INPUT:
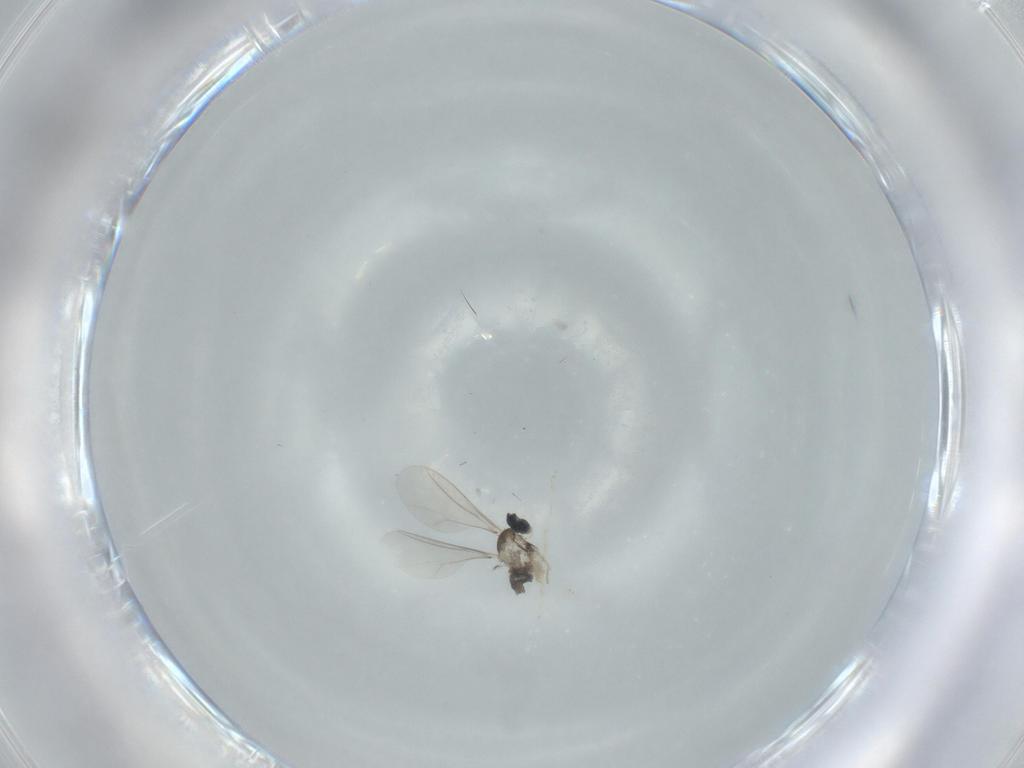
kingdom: Animalia
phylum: Arthropoda
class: Insecta
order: Diptera
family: Cecidomyiidae
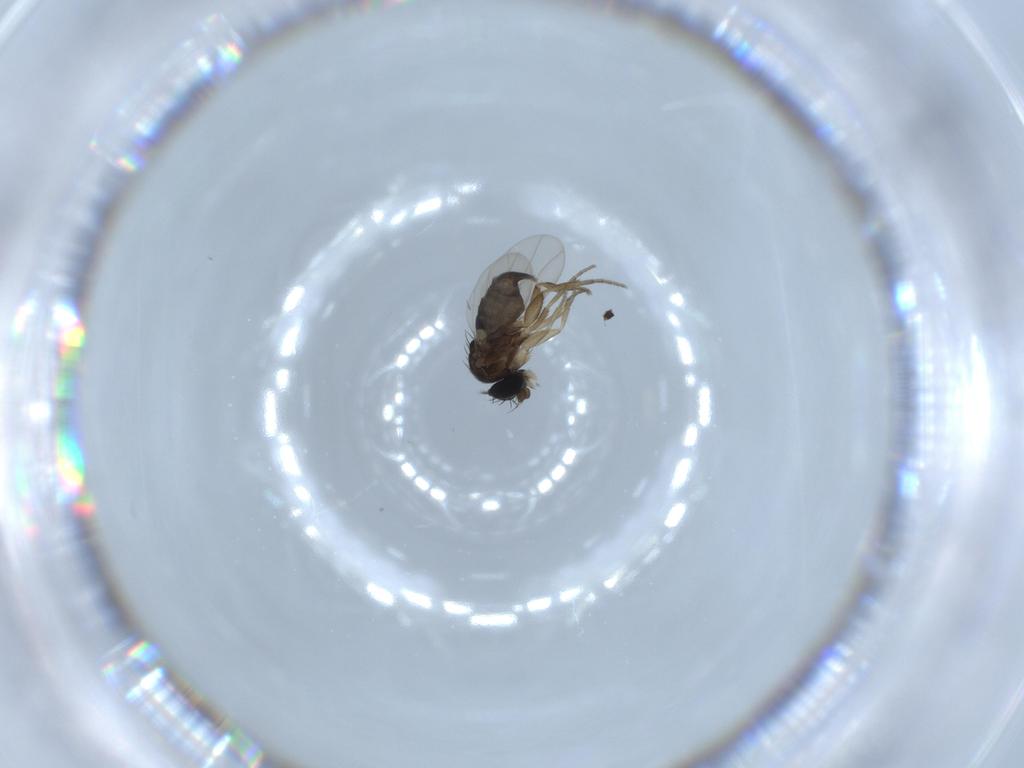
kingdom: Animalia
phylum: Arthropoda
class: Insecta
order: Diptera
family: Phoridae
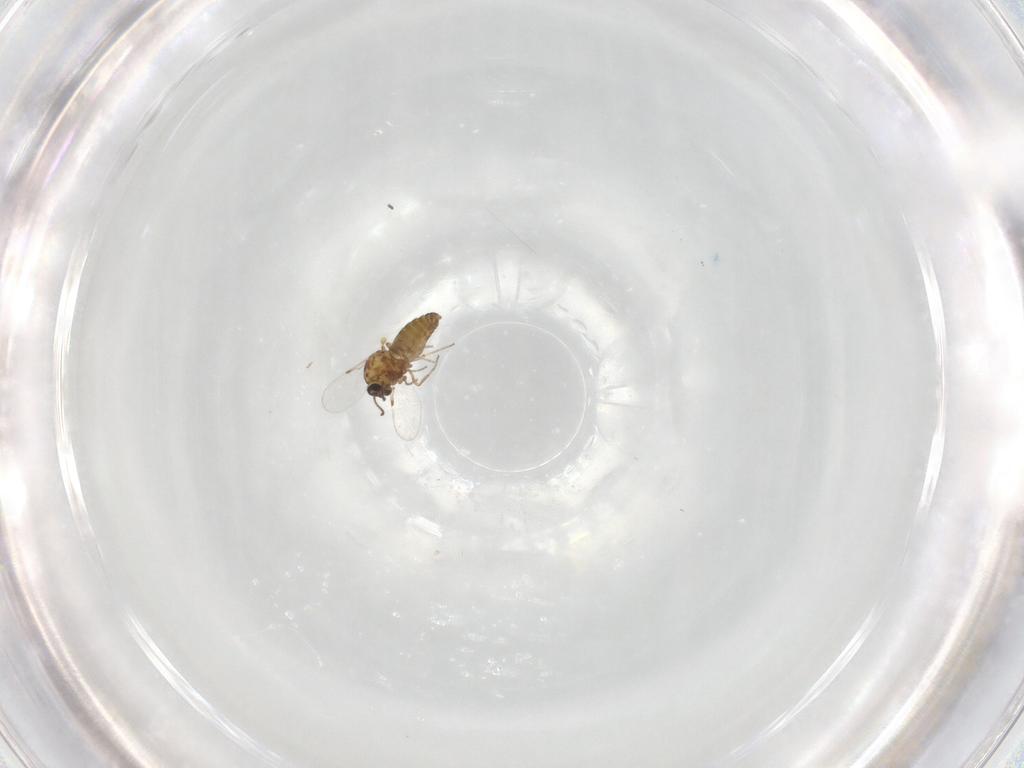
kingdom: Animalia
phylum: Arthropoda
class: Insecta
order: Diptera
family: Ceratopogonidae
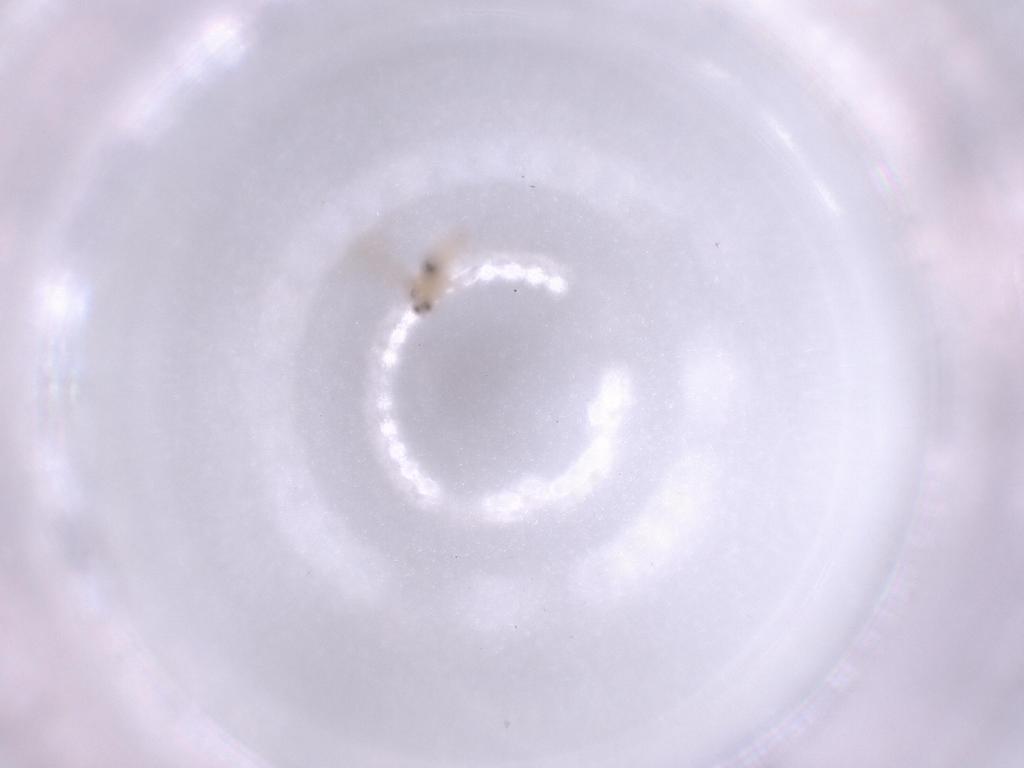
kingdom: Animalia
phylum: Arthropoda
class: Insecta
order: Diptera
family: Cecidomyiidae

SET TASK: Could you update all the records so that every "family" becomes "Family", with everything else unchanged and the pictures left out?

OUTPUT BELOW:
kingdom: Animalia
phylum: Arthropoda
class: Insecta
order: Diptera
Family: Cecidomyiidae
kingdom: Animalia
phylum: Arthropoda
class: Insecta
order: Diptera
Family: Phoridae
kingdom: Animalia
phylum: Arthropoda
class: Insecta
order: Diptera
Family: Ceratopogonidae
kingdom: Animalia
phylum: Arthropoda
class: Insecta
order: Diptera
Family: Cecidomyiidae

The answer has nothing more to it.